It’s rather a remarkable thing: in just about every line of work, the leading lights of any given time are all personally acquainted. They share ideas, adult beverages, occasionally their lovers, and a deadly rivalry here and there. The famous painters of the Italian Renaissance had regular confabs. Scientists all over Europe exchanged letters for centuries. You can trace an almost unbroken line of teachers and friendships from the Dutch polyphonic composers of the 1300s to the Romantics of assorted nationalities who congregated in Paris in the mid-19th century. The great poets of the Tang and Song dynasties of China–who were mostly government bureaucrats by day–exchanged paintings and poems when far away from one another, and shared endless pots of tea (and sometimes plum wine) when together.
It turns out the Spanish conquistadors were no different. A great many of them were from the Extremadura, a hot, dry province in the west of Spain, prone to drought. Some were second or illegitimate sons of minor nobility–which is to say they had some training in arms and horsemanship, a respectable name to recommend them for an officer’s post…and beyond that, they had to make their own way in the world. Others didn’t even have that much to start with. But they gave each other advice. Before Pizarro (conqueror of Peru) set off for the Caribbean, he sought out Cortes (his second cousin, by the way), who had just conquered Mexico, and who told him where new conquest opportunities might be. Pizarro also worked at various times with Balboa, apprenticed with a small officialdom in Panama, had De Soto working for him at one point, and so on.
The stories of the Spanish conquest could easily be transformed into Cecil B DeMille epics: greed, plague, a couple of hundred soldiers facing down thousands (sometimes the outnumbered were Spanish, sometimes they were indigenous people), triumph, tragedy, betrayal, and on and on. One of my favorite characters in the improbable tales I’ve read from the period–for sheer chutzpah, not personal likeability–was one Rodrigo Orgóñez, who at various times fought both for and against Pizarro.

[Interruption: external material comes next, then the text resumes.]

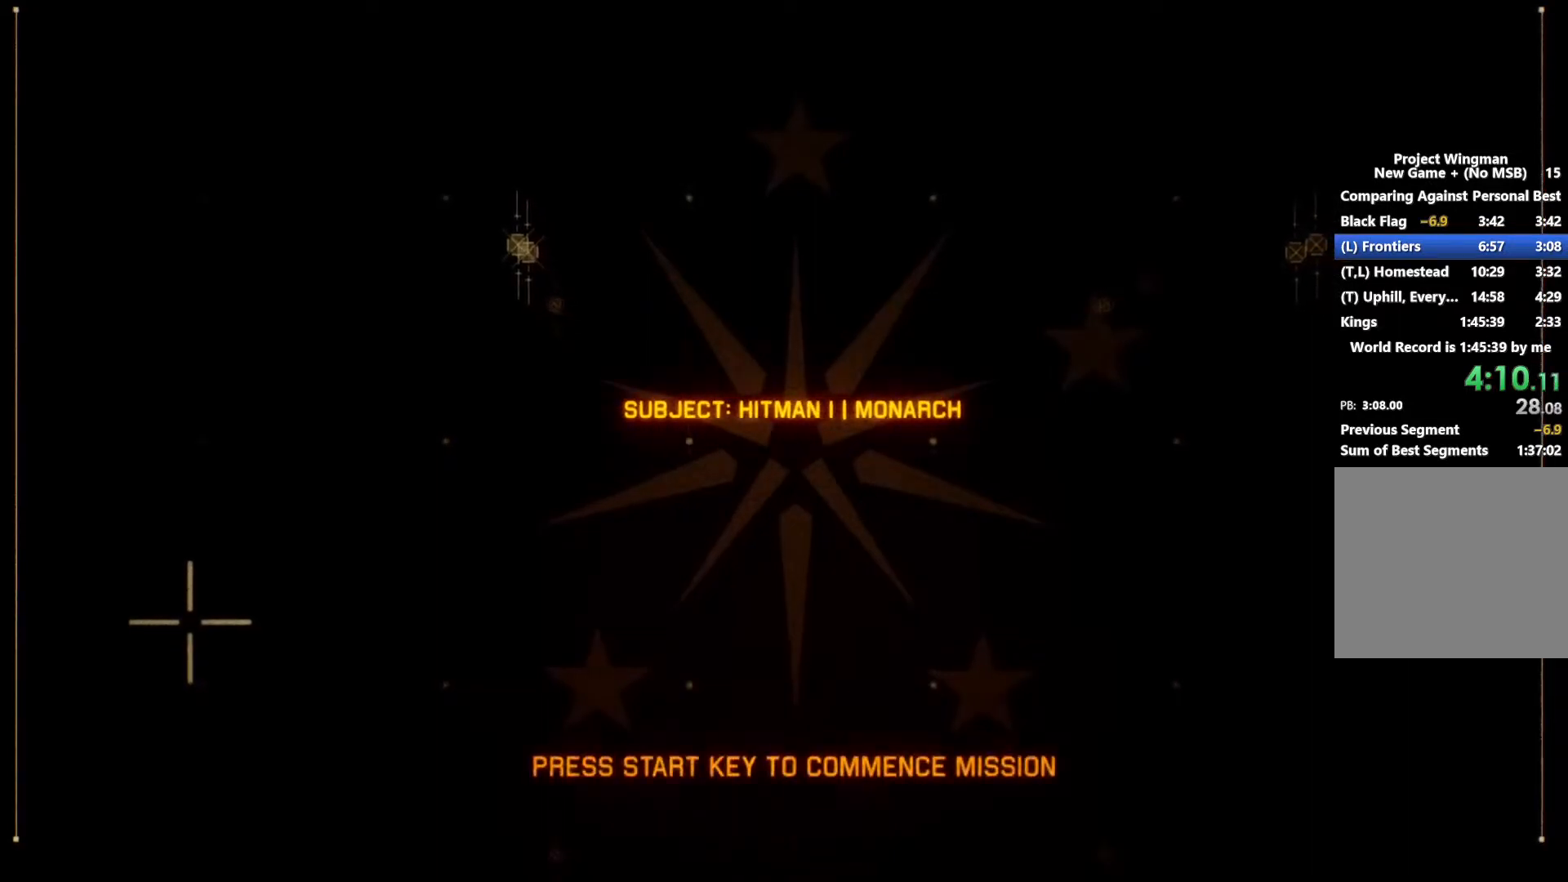
{"buttons": ["R2"], "left_stick": "center", "right_stick": "center", "button_events": []}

Orgóñez was actually named Mendez when he was born, and his family were converted Jews, allegedly shoemakers. He enlisted in the army and was personally involved in the capture of Francis I of France, but was denied advancement due to his origins. So he changed his last name to that of the local lord and set off for the New World, where it would presumably be harder for anyone to call his bluff. Some years later, having made a small fortune in Peru and wanting a governorship, he sent a large amount of gold and a letter to Sir Orgóñez back in Spain, asking to be legitimized as his son!
Apparently the gold was enough to remind the elder man of a previously unknown kinship, though the governship remained elusive.